# [Text excerpt]

__________________________________________________

Alexander v. Blackhawk Recovery & Investigation, L.L.C.

731 F. Supp. 2d 674, 2010 U.S. Dist. LEXIS 83722, 2010 WL 3257355
CourtDistrict Court, E.D. Michigan
DecidedAugust 16, 2010
DocketCase 09-14201
StatusPublished
Cited by8 cases

This text of 731 F. Supp. 2d 674 (Alexander v. Blackhawk Recovery & Investigation, L.L.C.) is published on Counsel Stack Legal Research, covering District Court, E.D. Michigan primary law. Counsel Stack provides free access to over 12 million legal documents including statutes, case law, regulations, and constitutions.

Bluebook
Alexander v. Blackhawk Recovery & Investigation, L.L.C., 731 F. Supp. 2d 674, 2010 U.S. Dist. LEXIS 83722, 2010 WL 3257355 (E.D. Mich. 2010).

Opinion

ORDER DENYING DEFENDANT’S MOTION FOR SUMMARY JUDGMENT

GEORGE CARAM STEEH, District Judge.

I. INTRODUCTION

Plaintiff, Tommy Alexander, brings this action pursuant to the Fair Debt Collection Practices Act, (FDCPA), 15 U.S.C. § 1692 et seq., alleging that defendant, Blackhawk Recovery and Investigation, LLC (Blackhawk), violated the FDCPA in its attempts to repossess a 2006 Chevrolet Trail Blazer from Alexander. Additionally, Alexander brings a state law claim under the Michigan Occupational Code, MICH. COMP. LAWS § 339.901 et seq. On June 3, 2010, Blackhawk filed a motion for summary judgment 1 arguing that Alexander’s claims under the FDCPA do not state a cause of action because Blackhawk is not a “debt collector” as that term is defined under the FDCPA. A hearing on Blackhawk’s motion for summary judgment was held on August 4, 2010.

__________________________________________________

# [Record excerpts]
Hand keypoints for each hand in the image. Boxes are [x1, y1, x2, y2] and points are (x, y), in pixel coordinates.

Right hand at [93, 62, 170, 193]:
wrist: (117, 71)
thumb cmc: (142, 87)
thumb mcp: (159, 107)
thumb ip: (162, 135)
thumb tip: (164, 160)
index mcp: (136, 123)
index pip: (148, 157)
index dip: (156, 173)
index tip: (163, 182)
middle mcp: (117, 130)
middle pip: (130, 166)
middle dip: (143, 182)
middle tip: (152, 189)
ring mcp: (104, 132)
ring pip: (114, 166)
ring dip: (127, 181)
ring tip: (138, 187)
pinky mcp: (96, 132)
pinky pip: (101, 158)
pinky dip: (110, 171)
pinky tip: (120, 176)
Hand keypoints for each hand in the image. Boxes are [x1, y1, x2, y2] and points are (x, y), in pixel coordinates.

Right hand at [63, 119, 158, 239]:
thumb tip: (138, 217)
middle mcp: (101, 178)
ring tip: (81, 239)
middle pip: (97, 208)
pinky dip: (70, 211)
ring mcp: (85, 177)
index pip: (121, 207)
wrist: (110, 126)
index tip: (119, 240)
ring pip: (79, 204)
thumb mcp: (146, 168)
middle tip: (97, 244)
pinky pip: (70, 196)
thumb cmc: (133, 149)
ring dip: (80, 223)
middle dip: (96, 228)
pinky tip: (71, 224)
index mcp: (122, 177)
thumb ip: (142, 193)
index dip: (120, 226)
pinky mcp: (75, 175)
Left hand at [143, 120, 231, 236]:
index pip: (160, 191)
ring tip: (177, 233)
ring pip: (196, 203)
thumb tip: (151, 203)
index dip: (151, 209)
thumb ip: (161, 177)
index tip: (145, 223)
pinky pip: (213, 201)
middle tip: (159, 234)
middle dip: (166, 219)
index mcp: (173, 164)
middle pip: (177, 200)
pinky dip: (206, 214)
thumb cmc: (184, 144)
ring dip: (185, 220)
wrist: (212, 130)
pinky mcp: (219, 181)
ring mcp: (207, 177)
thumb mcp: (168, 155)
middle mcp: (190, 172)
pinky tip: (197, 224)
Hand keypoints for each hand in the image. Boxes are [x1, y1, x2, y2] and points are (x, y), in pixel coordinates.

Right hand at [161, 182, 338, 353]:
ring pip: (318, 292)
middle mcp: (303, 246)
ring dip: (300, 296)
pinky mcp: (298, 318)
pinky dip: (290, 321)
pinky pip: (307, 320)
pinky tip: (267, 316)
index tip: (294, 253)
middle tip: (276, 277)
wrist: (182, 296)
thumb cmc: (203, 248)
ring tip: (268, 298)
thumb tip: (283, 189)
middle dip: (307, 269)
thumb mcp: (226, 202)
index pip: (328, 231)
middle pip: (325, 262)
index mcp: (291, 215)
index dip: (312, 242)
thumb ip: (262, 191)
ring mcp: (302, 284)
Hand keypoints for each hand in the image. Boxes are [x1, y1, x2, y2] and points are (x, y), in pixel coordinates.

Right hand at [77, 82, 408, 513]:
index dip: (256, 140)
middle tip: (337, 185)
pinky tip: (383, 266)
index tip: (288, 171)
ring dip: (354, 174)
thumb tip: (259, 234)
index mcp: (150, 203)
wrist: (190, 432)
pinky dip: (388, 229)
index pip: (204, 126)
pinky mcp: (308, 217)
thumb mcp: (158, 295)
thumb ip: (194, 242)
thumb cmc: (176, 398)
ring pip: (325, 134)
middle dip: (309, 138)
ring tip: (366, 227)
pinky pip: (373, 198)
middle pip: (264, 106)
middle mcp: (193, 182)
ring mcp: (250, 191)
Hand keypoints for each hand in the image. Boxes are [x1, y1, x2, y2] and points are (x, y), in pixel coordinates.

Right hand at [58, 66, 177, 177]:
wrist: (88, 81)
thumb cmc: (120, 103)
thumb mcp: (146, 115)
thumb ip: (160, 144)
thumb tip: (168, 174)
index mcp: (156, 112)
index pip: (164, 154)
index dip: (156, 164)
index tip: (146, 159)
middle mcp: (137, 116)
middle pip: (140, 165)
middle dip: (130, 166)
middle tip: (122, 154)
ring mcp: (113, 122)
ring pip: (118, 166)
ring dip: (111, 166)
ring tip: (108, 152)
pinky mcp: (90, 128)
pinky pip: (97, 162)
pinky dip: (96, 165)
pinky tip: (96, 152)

__________________________________________________

# [Problems and tasks]
**a.** In the court opinion excerpt, on what date was the hearing on Blackhawk's motion for summary judgment held?
**b.** Reproduce the court opinion excerpt from "ORDER DENYING DEFENDANT’S" to "August 4, 2010.".

# [Answers in order]
**a.** August 4, 2010

**b.**
ORDER DENYING DEFENDANT’S MOTION FOR SUMMARY JUDGMENT

GEORGE CARAM STEEH, District Judge.

I. INTRODUCTION

Plaintiff, Tommy Alexander, brings this action pursuant to the Fair Debt Collection Practices Act, (FDCPA), 15 U.S.C. § 1692 et seq., alleging that defendant, Blackhawk Recovery and Investigation, LLC (Blackhawk), violated the FDCPA in its attempts to repossess a 2006 Chevrolet Trail Blazer from Alexander. Additionally, Alexander brings a state law claim under the Michigan Occupational Code, MICH. COMP. LAWS § 339.901 et seq. On June 3, 2010, Blackhawk filed a motion for summary judgment 1 arguing that Alexander’s claims under the FDCPA do not state a cause of action because Blackhawk is not a “debt collector” as that term is defined under the FDCPA. A hearing on Blackhawk’s motion for summary judgment was held on August 4, 2010.